I’m burnt out.
Simple as that. There’s no point in me weighing my words or giving this post a funny little introduction. Because there ain’t nothing funny about this. Those three words can’t, to me, be spun into something they’re not.
It’s important for me to write it down as plainly as this. It’s important in times like this, when health both mental and physical are collaborating to create a giant and painful fog around me, that I write it down like this. It’s like sending myself a semaphore message though the fog – a Norman-from-Bake-Off-esque missive in written form, which I can come back to and read so I can remind myself that this is what’s going on.
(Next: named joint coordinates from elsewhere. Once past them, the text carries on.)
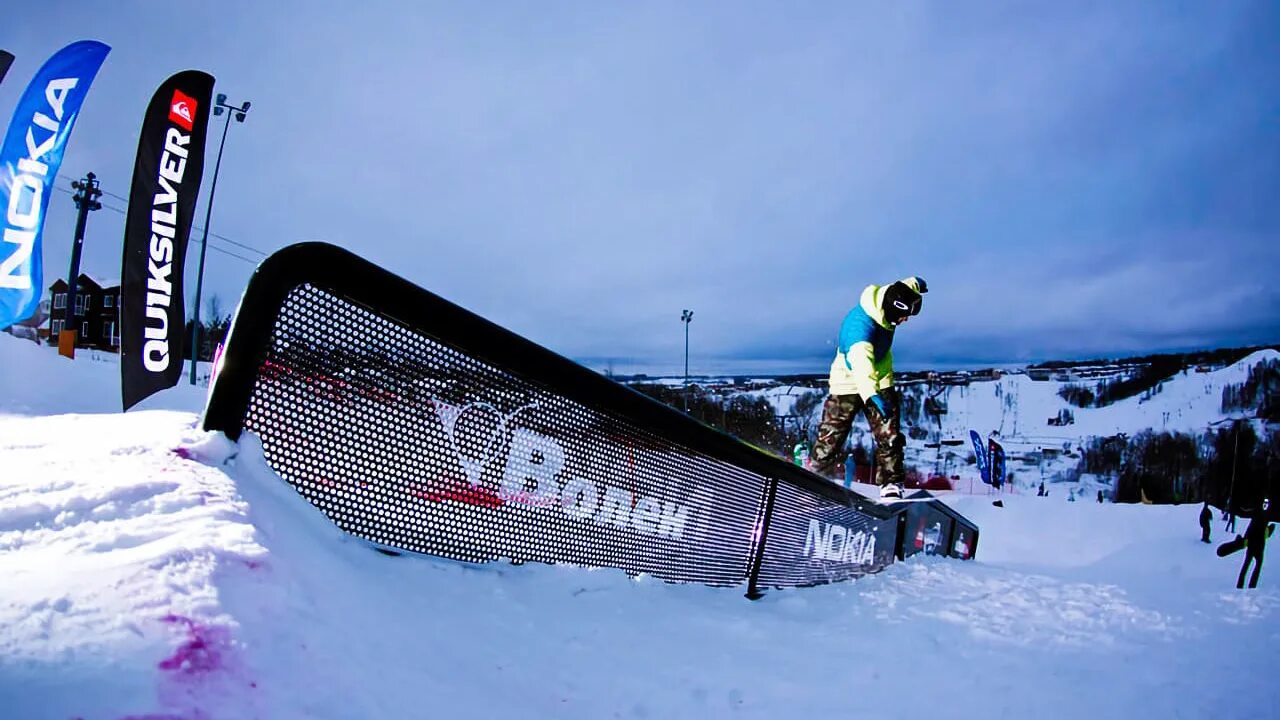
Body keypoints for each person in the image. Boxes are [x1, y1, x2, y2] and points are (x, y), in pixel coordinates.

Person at [809, 276, 927, 499]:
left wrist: (917, 284)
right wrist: (870, 394)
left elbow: (905, 286)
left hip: (880, 378)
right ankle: (815, 477)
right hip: (848, 381)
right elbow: (861, 366)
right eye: (903, 316)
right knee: (832, 434)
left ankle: (891, 483)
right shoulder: (859, 329)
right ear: (893, 310)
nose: (905, 321)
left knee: (889, 434)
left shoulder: (889, 298)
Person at [1237, 498, 1275, 590]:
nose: (1265, 505)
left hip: (1257, 545)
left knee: (1252, 566)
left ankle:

It helps. Just like I use Spoon Theory to express how this feels to others, this is how I express myself to… well, ehm… myself. I am burnt out. And it’s okay to sit down and re-evaluate for a second. Take breaths. Relax shoulders. Rest and sit with self in some weird form of peace.
I’m writing this down now because in the last few days especially, I have been angry with myself for not “being more productive”. Full on, red-hot, how-dare-you-you-silly-shit rage. Which in itself is completely anti-productive as it sends you into this weird cycle of apologising to yourself for no reason as you go into overdrive trying to keep up with doing everything this anger is telling you you’re “meant” to be doing but aren’t doing. “Meant” to be doing is the key here – because your brain will start making shit up that really isn’t essential or time sensitive or something and then it’ll start shouting at you because this thing that isn’t of the essence/deadline-sensitive is something you should have already done. Twice.
I’m burnt out. Day job, tiring brain, tiring body, Weird Cycle of Shit I’m Supposedly Meant To Be Doing.